The distinctly debonair, razor-thin, legendary British actor was in the middle of his scripted bit of monologue when suddenly the crowd was in an uproar.
It was 1974, in the middle of an American craze that inexplicably had caught on ever-so-briefly, as so many other American crazes seem to do----inexplicably.
This particular craze was called "streaking," or running naked through a very public place. The nation's ballparks and football stadiums, to name just a couple venues, were being overrun by those sans clothing, making their mad dashes.
And now the Academy Awards show was being interrupted by a streaker. He was male, even if just barely.
David Niven, startled by the sudden burst of hoots and howls from the audience, turned and looked to see what the commotion was all about. A streaker was moving behind him, across the stage, flashing the "peace" sign with his fingers.
Straying off script, Niven commented with spot-on---as they say in his country---comedic timing.

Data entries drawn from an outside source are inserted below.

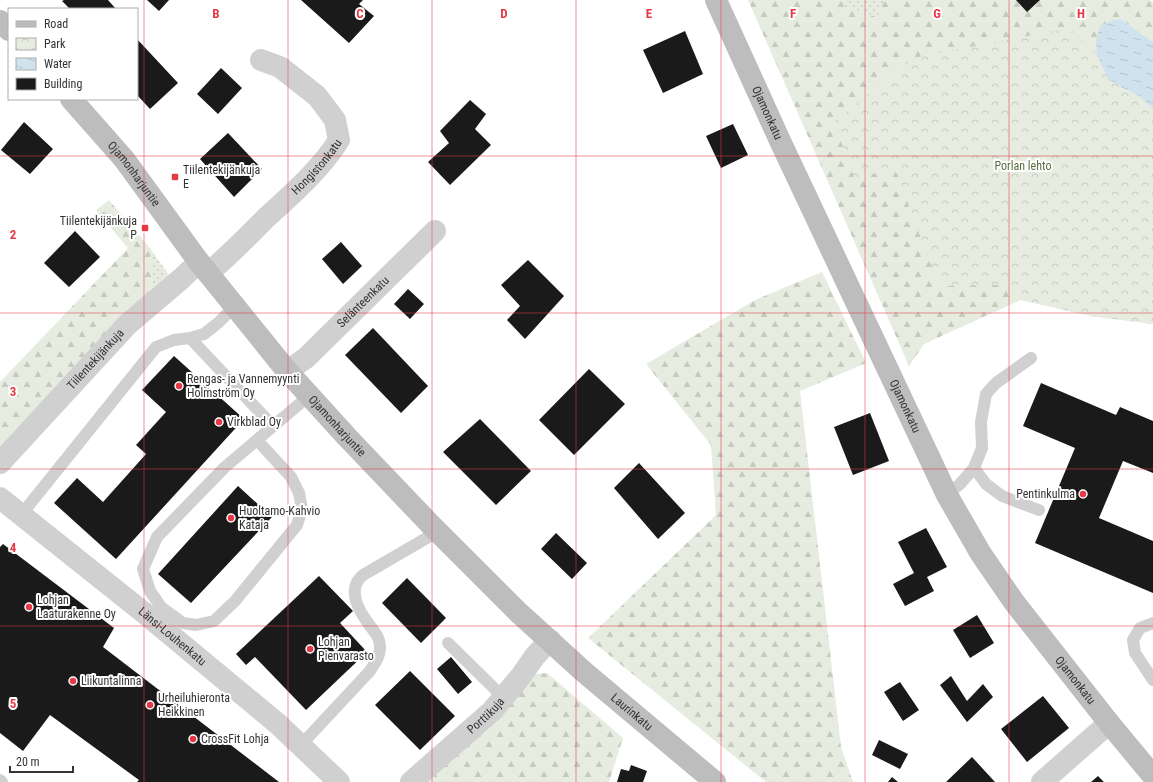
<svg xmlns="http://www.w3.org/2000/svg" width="1153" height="782" viewBox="0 0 1153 782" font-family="'Roboto Condensed',sans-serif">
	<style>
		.grass { fill: url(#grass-dots) }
		.forest { fill: url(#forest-firs) }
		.park { fill: url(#park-crowns) }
		.water { fill: url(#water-ripples) }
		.building { fill: #1a1a1a }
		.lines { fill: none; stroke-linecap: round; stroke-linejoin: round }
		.lane { stroke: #d0d0d0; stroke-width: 12 }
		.street { stroke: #d0d0d0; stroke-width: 22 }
		.secondary { stroke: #bdbdbd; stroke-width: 22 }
		.grid { fill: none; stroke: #e63946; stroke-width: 1; stroke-opacity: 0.55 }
		.poi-dot { fill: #e63946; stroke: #fff; stroke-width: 1.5 }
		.labels { text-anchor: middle; stroke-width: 4; stroke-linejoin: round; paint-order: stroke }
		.street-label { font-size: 12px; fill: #333; stroke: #fff }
		.park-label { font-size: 12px; fill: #56703f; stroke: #fff }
		.poi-label { font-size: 12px; fill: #333; stroke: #fff; text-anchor: start }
		.grid-label { font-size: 13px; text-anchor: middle; font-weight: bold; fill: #e63946; stroke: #fff; stroke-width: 4; stroke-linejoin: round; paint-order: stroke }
	</style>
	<defs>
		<pattern id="grass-dots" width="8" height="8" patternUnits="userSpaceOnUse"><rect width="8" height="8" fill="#e6ecdf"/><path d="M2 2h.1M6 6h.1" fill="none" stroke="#c6cbc0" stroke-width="1.8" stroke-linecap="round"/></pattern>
		<pattern id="forest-firs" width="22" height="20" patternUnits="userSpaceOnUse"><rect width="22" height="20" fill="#e6ecdf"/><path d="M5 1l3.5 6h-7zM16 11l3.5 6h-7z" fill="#c6cbc0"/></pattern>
		<pattern id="park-crowns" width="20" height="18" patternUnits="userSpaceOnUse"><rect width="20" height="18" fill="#e6ecdf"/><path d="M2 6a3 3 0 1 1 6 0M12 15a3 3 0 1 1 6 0" fill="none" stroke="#c6cbc0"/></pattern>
		<pattern id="water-ripples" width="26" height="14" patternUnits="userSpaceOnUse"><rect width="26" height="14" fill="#cfe2ee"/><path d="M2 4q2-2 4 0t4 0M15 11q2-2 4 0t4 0" fill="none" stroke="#b2c2cd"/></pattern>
	</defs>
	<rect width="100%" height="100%" fill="#fff"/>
	<path class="grass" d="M844,0H884L878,17L843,6Z
		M150,248L171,278L152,292Z"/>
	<path class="forest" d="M748,0H844V6L877,17L884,0H1150L1153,2V42L1121,19L1123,88L1138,95L1153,109V324L1091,316L1021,300L924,344L909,366Z
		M109,200L150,248L152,292L0,448V382L128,248L96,210Z
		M822,272L866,363L800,391L841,747L853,782H766L588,638L716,515L711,445L646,364L755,300Z
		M547,673L623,738L609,782H423L535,674Z"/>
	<path class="park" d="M1069,28L1097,55L1108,79L1123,88L1138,95L1153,109V324L1091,316L1021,300L997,285L939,286L894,167L855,180L834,122L913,58Z"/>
	<path class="water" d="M1121,19L1153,42V109L1138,95L1123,88L1108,79L1097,55L1096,41L1100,26L1113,20Z"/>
	<path class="building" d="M64,0H108L116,9H70L62,1Z
		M147,0H169L159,11Z
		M301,0H363L359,4L374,16L349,43Z
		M1016,0H1040L1027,12Z
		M685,31L703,74L663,93L643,50Z
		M137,39L178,83L150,109L137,95Z
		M221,68L242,88L218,114L197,94Z
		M470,100L486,114L475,129L491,145L450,185L428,162L449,143L440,131Z
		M24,122L53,149L30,174L1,150Z
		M733,124L748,155L721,168L706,136Z
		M228,133L262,169L234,197L200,159Z
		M75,231L100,257L69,287L44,263Z
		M341,242L362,266L343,284L322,259Z
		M528,260L564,296L525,339L507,320L520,306L501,285Z
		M408,289L424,304L410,319L394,304Z
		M373,328L428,386L401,413L345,355Z
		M174,356L244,419L116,559L54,503L77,478L103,502L146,454L136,445L166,412L142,390Z
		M589,369L625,404L574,455L539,420Z
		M1041,383L1116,415L1120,407L1153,421V473L1123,461L1099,518L1153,541V593L1035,543L1075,448L1023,426Z
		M870,413L889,461L853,475L834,427Z
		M480,419L531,471L496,505L443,452Z
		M639,463L685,513L658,539L614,488Z
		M238,486L272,517L191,603L158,574Z
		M926,528L947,567L927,577L934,591L905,606L893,584L914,573L898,542Z
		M556,533L587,563L572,579L541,549Z
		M3,544L114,628L103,647L279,782H137L139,780L50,715L23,751L0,733V547Z
		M319,576L353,611L340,623L367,652L306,710L255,657L246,665L236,654Z
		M407,578L446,618L421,643L382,603Z
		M977,615L994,643L970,658L953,630Z
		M451,657L472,682L458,694L437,669Z
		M410,671L455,716L420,750L375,705Z
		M951,676L967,701L983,684L993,697L967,722L940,685Z
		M900,682L919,710L903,721L884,692Z
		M1043,696L1069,728L1027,762L1001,729Z
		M879,740L908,754L900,769L872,755Z
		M972,757L995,782H946Z
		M631,765L647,771L643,782H617L621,769L629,771Z
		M1098,776L1104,782H1091Z
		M892,777L898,782H888Z"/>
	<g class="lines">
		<path class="lane" d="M190,338L273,426
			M257,440L291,477L299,493L302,509L297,525L235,601L214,621L196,625L183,623L161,607L150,591L143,569L157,537L225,467L310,395
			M974,468L986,484L1002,496L1039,510
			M947,495L960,484L974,468L982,448L981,422L986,394L996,383L1031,358
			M21,515L156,347L174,340L190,338L204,334L218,323L235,306
			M1153,623L1140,628L1133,640L1135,653L1153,680
			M448,643L503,697
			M300,746L369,672C374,665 380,657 380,647C380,636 373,631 368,623C359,611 348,591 360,578C362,575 367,573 370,571L437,532
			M0,780L2,782"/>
		<g class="street">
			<path id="s1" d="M208,273C229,256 247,237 266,218C291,195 321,169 339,140L335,120L317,96L280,67L261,60"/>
			<path id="s2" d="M287,371L306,358L435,231"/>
			<path id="s3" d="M0,463L128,324L181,279L199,262"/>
			<path id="s4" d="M0,498L143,612L278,724L339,782"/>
			<path id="s5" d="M411,782L492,711L521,676L535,656L550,640"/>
			<path d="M1042,782L1109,723"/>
		</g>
		<g class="secondary">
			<path id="s6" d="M716,0L781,143L947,495L981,554L1014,602L1109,723L1153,776"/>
			<path d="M0,21L9,30"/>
			<path id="s7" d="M71,99L124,159L199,262L287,371L347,437L430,524L518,612L584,672L715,782"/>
		</g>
	</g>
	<path class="grid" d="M144,0V782M288,0V782M432,0V782M576,0V782M721,0V782M865,0V782M1009,0V782M0,156H1153M0,313H1153M0,469H1153M0,626H1153"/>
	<g class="poi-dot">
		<rect x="171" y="173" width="8" height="8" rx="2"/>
		<rect x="141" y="224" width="8" height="8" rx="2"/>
		<circle cx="179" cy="386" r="4"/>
		<circle cx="219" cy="422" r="4"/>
		<circle cx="1083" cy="494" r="4"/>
		<circle cx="231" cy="518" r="4"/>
		<circle cx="29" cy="607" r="4"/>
		<circle cx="310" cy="649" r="4"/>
		<circle cx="73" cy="681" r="4"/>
		<circle cx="150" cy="705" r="4"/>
		<circle cx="193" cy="739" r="4"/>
	</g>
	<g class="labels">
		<g class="street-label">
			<text dy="4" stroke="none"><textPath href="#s6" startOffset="124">Ojamonkatu</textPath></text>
			<text dy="4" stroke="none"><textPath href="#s1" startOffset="152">Hongistonkatu</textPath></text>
			<text dy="4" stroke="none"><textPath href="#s7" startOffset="98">Ojamonharjuntie</textPath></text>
			<text dy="4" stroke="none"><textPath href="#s2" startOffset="103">Selänteenkatu</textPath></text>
			<text dy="4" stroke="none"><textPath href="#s3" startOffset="141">Tiilentekijänkuja</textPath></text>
			<text dy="4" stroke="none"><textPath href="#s6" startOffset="448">Ojamonkatu</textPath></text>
			<text dy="4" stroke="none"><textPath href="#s7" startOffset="422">Ojamonharjuntie</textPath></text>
			<text dy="4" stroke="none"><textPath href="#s4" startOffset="221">Länsi-Louhenkatu</textPath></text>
			<text dy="4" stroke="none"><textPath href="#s6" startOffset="772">Ojamonkatu</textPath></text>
			<text dy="4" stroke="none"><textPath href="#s7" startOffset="833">Laurinkatu</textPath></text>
			<text dy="4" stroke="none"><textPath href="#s5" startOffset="100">Porttikuja</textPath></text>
		</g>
		<g class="park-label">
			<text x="1023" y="170">Porlan lehto</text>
		</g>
		<g class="poi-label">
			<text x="183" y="174">Tiilentekijänkuja<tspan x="183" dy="14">E</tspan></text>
			<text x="137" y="225" text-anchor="end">Tiilentekijänkuja<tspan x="137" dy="14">P</tspan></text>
			<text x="187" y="383">Rengas- ja Vannemyynti<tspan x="187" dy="14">Holmström Oy</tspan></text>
			<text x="227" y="426">Virkblad Oy</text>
			<text x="1075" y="498" text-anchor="end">Pentinkulma</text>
			<text x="239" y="515">Huoltamo-Kahvio<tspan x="239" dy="14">Kataja</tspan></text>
			<text x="37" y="604">Lohjan<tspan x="37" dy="14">Laaturakenne Oy</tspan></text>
			<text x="318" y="646">Lohjan<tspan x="318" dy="14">Pienvarasto</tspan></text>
			<text x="81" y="685">Liikuntalinna</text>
			<text x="158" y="702">Urheiluhieronta<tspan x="158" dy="14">Heikkinen</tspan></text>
			<text x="201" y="743">CrossFit Lohja</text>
		</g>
	</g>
	<g class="grid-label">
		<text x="216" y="18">B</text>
		<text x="360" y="18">C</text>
		<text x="504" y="18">D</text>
		<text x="649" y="18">E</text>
		<text x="793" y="18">F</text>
		<text x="937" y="18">G</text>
		<text x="1081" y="18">H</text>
		<text x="13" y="239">2</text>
		<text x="13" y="396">3</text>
		<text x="13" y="552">4</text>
		<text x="13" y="708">5</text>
	</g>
	<rect x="8" y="8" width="130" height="92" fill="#ffffff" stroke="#adadad"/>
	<rect x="16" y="21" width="20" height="6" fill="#bdbdbd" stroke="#adadad"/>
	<text x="44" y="28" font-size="12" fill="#333333">Road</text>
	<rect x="16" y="38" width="20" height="12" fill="url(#park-crowns)" stroke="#adadad"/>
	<text x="44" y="48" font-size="12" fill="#333333">Park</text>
	<rect x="16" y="58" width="20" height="12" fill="url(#water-ripples)" stroke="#adadad"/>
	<text x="44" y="68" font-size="12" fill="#333333">Water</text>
	<rect x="16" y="78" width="20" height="12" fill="#1a1a1a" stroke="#adadad"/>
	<text x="44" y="88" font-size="12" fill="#333333">Building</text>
	<path d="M10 766v6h63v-6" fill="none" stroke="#333333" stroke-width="2"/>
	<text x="16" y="766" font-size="12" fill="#333333" stroke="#ffffff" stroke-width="3" paint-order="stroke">20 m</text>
</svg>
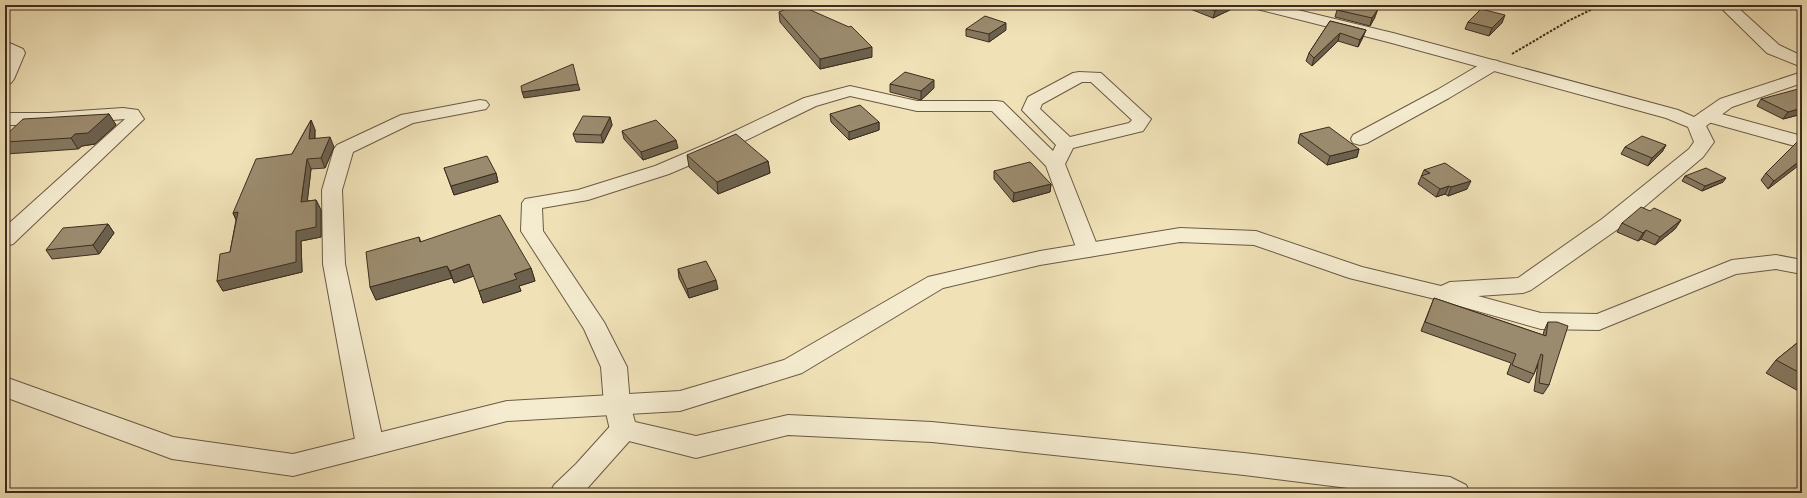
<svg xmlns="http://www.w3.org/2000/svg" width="1807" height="498" font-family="'Sorts Mill Goudy',serif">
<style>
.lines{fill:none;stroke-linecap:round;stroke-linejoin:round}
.minor-casing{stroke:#6a5a45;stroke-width:2}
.tertiary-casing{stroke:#6a5a45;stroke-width:2}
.path{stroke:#3e2d1f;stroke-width:2;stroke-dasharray:2.5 1.5;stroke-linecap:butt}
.minor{fill:#f5ecd0;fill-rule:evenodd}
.tertiary{fill:#f5ecd0;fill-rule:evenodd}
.wall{fill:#85785f;stroke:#3e2d1f}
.shaded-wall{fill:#6c614d;stroke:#3e2d1f}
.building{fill:#9b8b6e;stroke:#3e2d1f}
</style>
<rect width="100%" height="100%" fill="#f0e1b7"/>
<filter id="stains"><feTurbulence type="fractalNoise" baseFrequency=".005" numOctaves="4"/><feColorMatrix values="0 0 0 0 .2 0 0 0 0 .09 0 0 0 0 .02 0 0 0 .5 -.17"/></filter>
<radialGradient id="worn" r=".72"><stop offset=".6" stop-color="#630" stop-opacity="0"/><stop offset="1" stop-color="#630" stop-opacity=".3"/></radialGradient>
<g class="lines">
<defs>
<path id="minor" d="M1718,5H1735L1779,45L1802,56V67L1767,53Z
M5,41L23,49L25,53L14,79L11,83L5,84V61L8,55L5,53Z
M1492,60L1498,61L1500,65L1498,69L1449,98L1367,143L1360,145L1353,143L1351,139L1353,135L1437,90L1486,61Z
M1079,72L1101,73L1151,119L1143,131L1073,148L1065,164L1099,250L1096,255L1088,257L1080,255L1077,250L1046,166L992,111H917L850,96L816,106L730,148L669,174L588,200L542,208L543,231L604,322L627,367L630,404L635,422L696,436L788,415L932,422L1244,453L1450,477L1466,485L1470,493H1388L1244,475L932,442L788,435L696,458L613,437L610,430L604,404L601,367L584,329L521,231L522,203L525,199L578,190L655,166L716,140L804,98L850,86L917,101H997L1003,102L1053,151L1056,145L1022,110L1028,97L1073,73ZM1082,82H1091L1132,120L1129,123L1070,137L1040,109L1042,104Z
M480,100L486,101L489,105L486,109L413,123L353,152L342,190L345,264L384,445L380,453L370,456L360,453L356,445L323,264L322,190L334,149L337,145L401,115Z
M123,108L138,110L144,119L13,244L5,246V227L125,119L48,125H5V113H48Z
M1707,110L1802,136V148L1701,120L1698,116L1701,112Z"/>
<path id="tertiary" d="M1250,5H1277L1393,33L1678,110L1694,117L1720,99L1802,72V83L1732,107L1706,126L1714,142L1703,157L1618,229L1531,290L1523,293L1478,296L1541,313L1597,314L1732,260L1776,255L1802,260V274L1776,269L1736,274L1599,330L1541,329L1431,298L1349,278L1254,245L1180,242L1040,265L943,288L802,373L680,411L507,421L293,476L172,459L5,397V377L173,437L293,454L507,401L680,391L784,360L928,277L1040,251L1180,228L1256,231L1362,267L1441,286L1450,282L1518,278L1602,219L1689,149L1694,142L1688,127L1666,118L1388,42L1253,8Z
M623,420L633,423L636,430L633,437L583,493H550L554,485L576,464L613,423Z"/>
</defs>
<use href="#minor" class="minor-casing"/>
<use href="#tertiary" class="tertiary-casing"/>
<path class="path" d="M1512,54L1568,21L1601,5"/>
<use href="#minor" class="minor"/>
<use href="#tertiary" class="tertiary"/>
</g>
<path class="wall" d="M1180,5H1234V8L1213,18Z
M1337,10L1375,17L1370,26L1335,17Z
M779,12L872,57L820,69L780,22Z
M1330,21L1366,30L1363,37L1358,47L1338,41L1312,66L1306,61L1309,53Z
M1468,22L1502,23L1489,36L1465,29Z
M966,29L1006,30L989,42L966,36Z
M890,84L934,88L921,100L890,92Z
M1761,99L1802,114L1783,119L1757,106Z
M109,114L116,125L95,144L82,146L78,149L6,154L5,153V136Z
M830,114L879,122V130L849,140L831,122Z
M610,117L612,125L603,143L576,142L573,134Z
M311,120L315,130V138L334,147L325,168L311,169L307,201L316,200L321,210V237L301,241L302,272L223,291L217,281L230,252L236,220L233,213L292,154Z
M622,131L678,148L643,160L624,139Z
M1300,134L1359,149L1357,157L1327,165L1298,143Z
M1802,140L1768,189L1761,180L1766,173Z
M1666,145L1662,152L1648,166L1621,154L1625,147Z
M687,155L768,161L770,173L718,194L689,167Z
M444,168L496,173L498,182L454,195Z
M1424,170L1467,189L1448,196L1445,194L1436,197L1418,184Z
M994,171L1051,184L1050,192L1013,202L994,179Z
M1685,176L1723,182L1702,191L1682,181Z
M1650,211L1681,220L1675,229L1655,245L1641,239L1638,241L1617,232L1622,223Z
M108,224L114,233L99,254L52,259L46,250Z
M419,237L421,242L531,268L535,281L519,286L521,291L483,303L474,276L454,283L452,278L376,300L370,287Z
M678,269L718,289L689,298L679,278Z
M1802,279V296L1798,295Z
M1434,298L1543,335L1544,331L1548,322L1549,385L1543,394L1534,391L1538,364L1534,374L1529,383L1507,374L1511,363L1421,331Z
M1802,339V393L1766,373L1776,360Z"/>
<path class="shaded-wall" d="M1226,5H1234V8L1213,18L1215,11Z
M1378,9L1375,17L1370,26L1372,18Z
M1505,15L1502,23L1489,36L1492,28Z
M1006,23V30L989,42V34Z
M1366,30L1363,37L1358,47L1360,40Z
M1340,33L1338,41L1312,66L1314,58Z
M872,47V57L820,69V59Z
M934,80V88L921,100V91Z
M578,84L580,90L524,98L522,92Z
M1802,108V114L1783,119L1788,112Z
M109,114L116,125L95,144L82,146L78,149L71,138L75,134Z
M610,117L612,125L603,143L601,135Z
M311,120L315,130L314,148L309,139Z
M879,122V130L849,140V132Z
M330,137L334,147L325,168L321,158Z
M676,140L678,148L643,160L641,152Z
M1666,145L1662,152L1648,166L1652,158Z
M1359,149L1357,157L1327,165L1330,156Z
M307,159L311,169L306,213L301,202Z
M1802,159V163L1768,189L1774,181Z
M768,161L770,173L718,194L717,182Z
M496,173L498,182L454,195L451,186Z
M1726,178L1723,182L1702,191L1705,186Z
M1471,181L1467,189L1448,196L1451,187Z
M1051,184L1050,192L1013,202L1014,193Z
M1449,186L1445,194L1436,197L1440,189Z
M316,200L321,210V237L301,241L302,272L223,291L217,281L296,231Z
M238,212V223L233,213Z
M1681,220L1675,229L1655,245L1660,237Z
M108,224L114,233L99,254L93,245Z
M1646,230L1641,239L1638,241L1643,233Z
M469,264L474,276L454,283L450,271Z
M447,266L452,278L376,300L370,287Z
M531,268L535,281L519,286L521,291L483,303L479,291L514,274Z
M716,280L718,289L689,298L687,289Z"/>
<path class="building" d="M796,5H799L849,27L851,26L872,47L820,59L779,12Z
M1200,5H1226L1215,11Z
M1340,5H1358L1378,9L1372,18L1337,10Z
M1481,9L1505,15L1492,28L1468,22Z
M985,16L1006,23L989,34L966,29Z
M1330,21L1366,30L1360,40L1340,33L1314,58L1309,53Z
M573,64L578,84L522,92L521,86Z
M905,72L934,80L921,91L890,84Z
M1802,88V108L1788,112L1761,99Z
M860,105L879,122L849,132L830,114Z
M109,114L88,133L75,134L71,138L5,142V136L23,119Z
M583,116L610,117L601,135L573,134Z
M311,120L309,139L330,137L321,158L307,159L301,202L316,200V227L296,231V262L217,281L220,254L230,252L238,212L233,213L256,159L292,154Z
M656,120L676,140L641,152L622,131Z
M1329,127L1359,149L1330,156L1300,134Z
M736,134L768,161L717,182L687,155Z
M1642,136L1666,145L1652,158L1625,147Z
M1799,140H1802V159L1774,181L1766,173Z
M487,156L496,173L451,186L444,168Z
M1030,162L1051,184L1014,193L994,171Z
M1445,163L1471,181L1451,187L1449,186L1440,189L1421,176L1430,173L1424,170Z
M1706,168L1726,178L1705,186L1685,176Z
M1641,207L1650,211L1654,208L1681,220L1660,237L1646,230L1643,233L1622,223Z
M500,215L531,268L514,274L517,279L479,291L469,264L450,271L447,266L370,287L366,252L419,237L420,242Z
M108,224L93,245L46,250L63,228Z
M706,261L716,280L687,289L678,269Z
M1434,298L1546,336L1548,322H1557L1568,326L1549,385L1539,383L1543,355L1541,354L1534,374L1512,365L1516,354L1425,322Z
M1802,339V374L1776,360Z"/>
<rect width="1807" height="498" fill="none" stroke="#f0e1b7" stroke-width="20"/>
<rect x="6" y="6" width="1795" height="486" fill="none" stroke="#3e2d1f" stroke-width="2"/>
<rect x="10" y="10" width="1787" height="478" fill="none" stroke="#3e2d1f"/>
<rect width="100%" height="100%" filter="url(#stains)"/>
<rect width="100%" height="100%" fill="url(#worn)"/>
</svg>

With typical British cool among chaos, Niven quipped, "Well, ladies and gentlemen, that was almost bound to happen... But isn't it fascinating to think that probably the only laugh that man will ever get in his life is by stripping off and showing his shortcomings?"
The Academy Awards---better known as The Oscars---are on this Sunday. Niven's streaker incident was hardly the first time that the Awards were used to showcase one's, ahem, views. Nor would it be the last.
Actors have used their acceptance speeches to push political agendas. Marlon Brando sent a supposed Native American (it's been widely suspected that she was merely another actor, ironically) to refuse to accept his Best Actor Award for "Godfather", purportedly in protest of the country's treatment of American Indians.
George C. Scott declined his Best Actor Oscar for "Patton" because he didn't like the political machinations of the Awards themselves. So he stayed home and watched a hockey game. True story.
Woody Allen made news by deliberately declining to attend the Oscars when "Annie Hall" was up for Best Picture, so he could keep a weekly clarinet-playing date in a New York club.
Those are just a few examples.
Others have put their foot in their mouths accidentally in acceptance of their awards, blurting out curse words or other untoward, awkward things.
And who can forget Sally Field's, "You LIKE me! You really LIKE me!"?
Personally, I enjoy watching the Oscars, but mainly to pick them apart. I guess I'm masochistic that way.
I hope to be entertained and laugh along the way, however. With Ellen DeGeneres hosting this year, the odds of that happening are good.
I also look forward to the montage of those in the film industry who we lost since the last Oscars. Invariably there's someone about who my wife and I will look at each other and say, "(Fill in the blank) DIED? I didn't know that!"
Even the montage has angered me in the past. The omission of Farrah Fawcett several years ago still rankles me.
Yes, the ceremony is notorious for running long and some of the speeches are boring and still others will make you squirm a little, but there are also some kick-ass ones as well.
Watching the Oscars is probably like sitting in the kitchen and eating ice cream right out of the carton, but it only comes once a year, so view with impunity.
Now...if they could only move it to Saturday night. The damn thing goes past midnight and people have to work the next day, don't you know!